* _LISTED ENTRIES_
--- --- ---
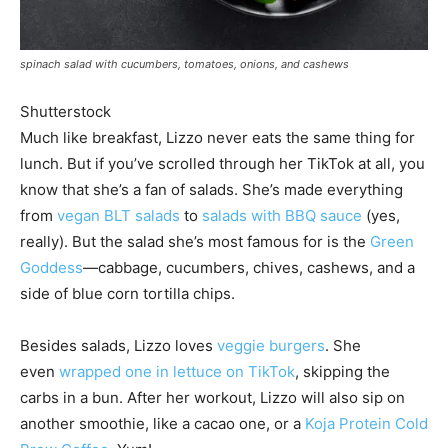
spinach salad with cucumbers, tomatoes, onions, and cashews
Shutterstock
Much like breakfast, Lizzo never eats the same thing for
lunch. But if you’ve scrolled through her TikTok at all, you
know that she’s a fan of salads. She’s made everything
from
vegan BLT salads
to
salads with BBQ sauce
(yes,
really). But the salad she’s most famous for is the
Green
Goddess
—cabbage, cucumbers, chives, cashews, and a
side of blue corn tortilla chips.
Besides salads, Lizzo loves
veggie burgers
. She
even
wrapped one in lettuce on TikTok
, skipping the
carbs in a bun. After her workout, Lizzo will also sip on
another smoothie, like a cacao one, or a
Koja Protein Cold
--- --- ---
* _WHAT THE TASK ASKS_
Write out the full listing verbatim, excluding its pictures.

* _RESPONSE AREA_
spinach salad with cucumbers, tomatoes, onions, and cashews
Shutterstock
Much like breakfast, Lizzo never eats the same thing for
lunch. But if you’ve scrolled through her TikTok at all, you
know that she’s a fan of salads. She’s made everything
from
vegan BLT salads
to
salads with BBQ sauce
(yes,
really). But the salad she’s most famous for is the
Green
Goddess
—cabbage, cucumbers, chives, cashews, and a
side of blue corn tortilla chips.
Besides salads, Lizzo loves
veggie burgers
. She
even
wrapped one in lettuce on TikTok
, skipping the
carbs in a bun. After her workout, Lizzo will also sip on
another smoothie, like a cacao one, or a
Koja Protein Cold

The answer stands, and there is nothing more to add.